§ **SUPPLIED PASSAGE**
Monday, January 25, 2016

Include Recall in discussion on term limits!

Weekly Opinion Editorial
TERM LIMITS & RECALL
by Steve Fair

     Oklahoma State Senator Mike Schulz, (R-Altus), says he will file a Joint Resolution in the upcoming legislative session that would allow most statewide elected officials to serve up to 12 years in office if approved by Oklahoma voters.  Schulz says his proposal would not apply to the governor or the corporation commissioners.  Currently corporation commissioners can serve two terms of six years or a total of 12 years.  The changes would impact the offices of lieutenant governor, state auditor, attorney general, labor commissioner, insurance commissioner, school superintendent and treasurer.  Currently those office holders are limited to two terms or eight years.  Statewide term limits are the result of the passage of SQ #747, authored by then State Senator Randy Brogdon, (R-Owasso).  It was approved in 2010 by 70% of Oklahoma voters. 
     “Term limits are good public policy, and my proposal would ensure they stay in place, but for most statewide offices a longer term is going to allow for more efficient and effective administration,” said Schulz. “Twelve year term limits have worked for members of the Legislature, and they will be just as effective for statewide offices. A great deal of expertise and knowledge are required to effectively administer these offices, and sensibly extending these terms to up to 12 years is a reform that can produce a better state government.”

§ **SET OF TASKS**
1: According to the term limits editorial, what share of Oklahoma voters approved SQ #747 in 2010?
2: Continue the term limits editorial from its last sentence.

§ **INFORMATION SUPPLIED**
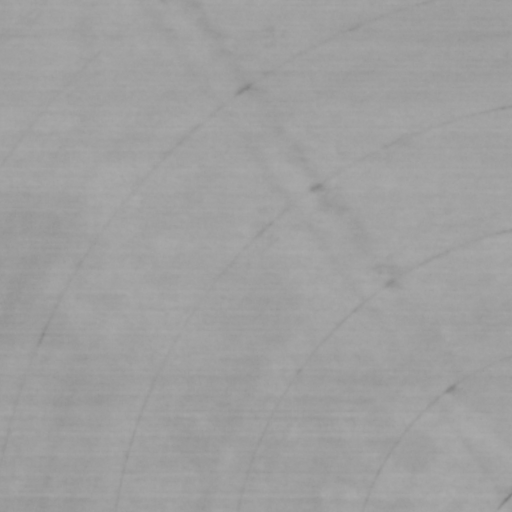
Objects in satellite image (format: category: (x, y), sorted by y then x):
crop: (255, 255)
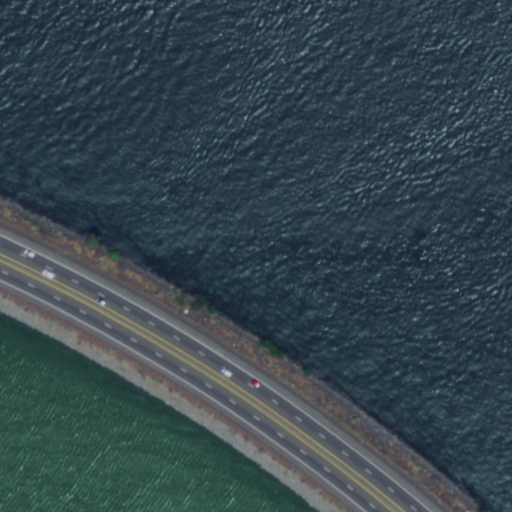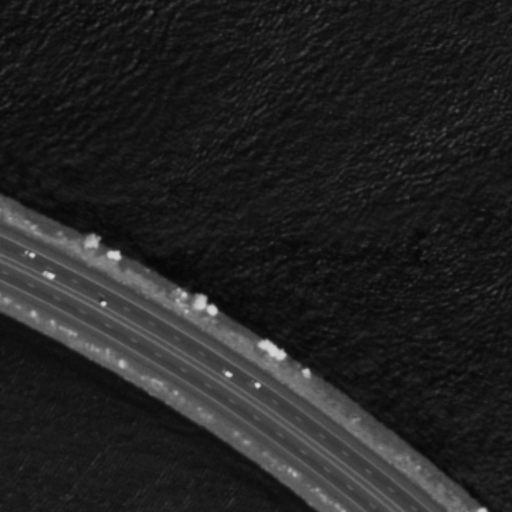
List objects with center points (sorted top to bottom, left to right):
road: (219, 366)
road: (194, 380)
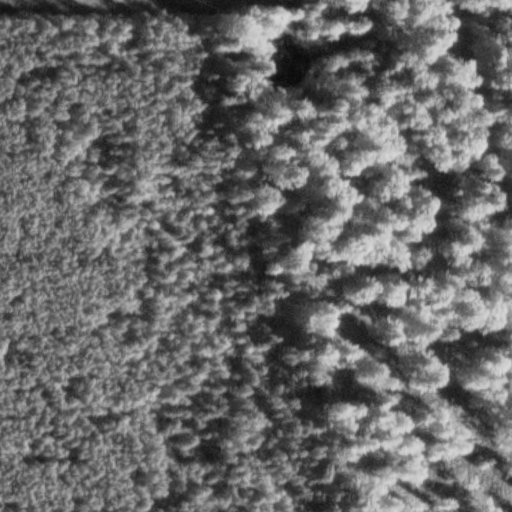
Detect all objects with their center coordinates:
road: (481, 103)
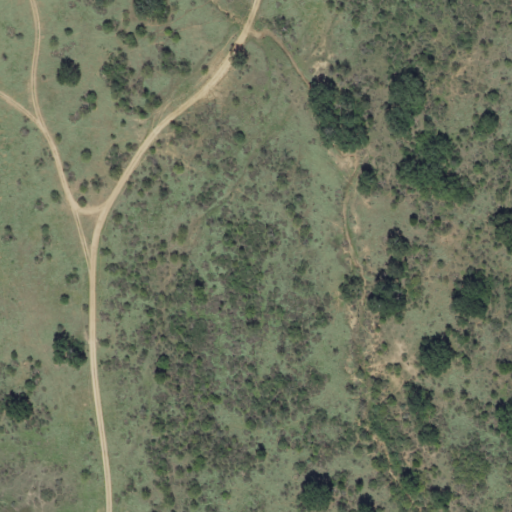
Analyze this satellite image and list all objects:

§ **RESPONSES BY TASK**
1: Seventy percent of Oklahoma voters approved it.

2:
     A Joint Resolution need only be passed by both chambers to be sent to the vote of the people.  It does not require the governor’s signature.  Should term limits for statewide be revisited after just six years?  Yes, Schulz’s proposal certainly bears looking into for the following reasons:
     First, giving statewide 12 years would make Oklahoma term limits consistent.  Currently legislators can serve 12 years- corporation commissioners (also statewide officials) 12 years, but the other statewides only 8 years.  Oklahomans overwhelmingly support term limits- as they should- but term limits should be reasonable and result in better government.  Limiting a statewide official, who is doing a good job, to just two terms results in constant turnover that could lead to bureaucrats gaining control of the agency and bad government.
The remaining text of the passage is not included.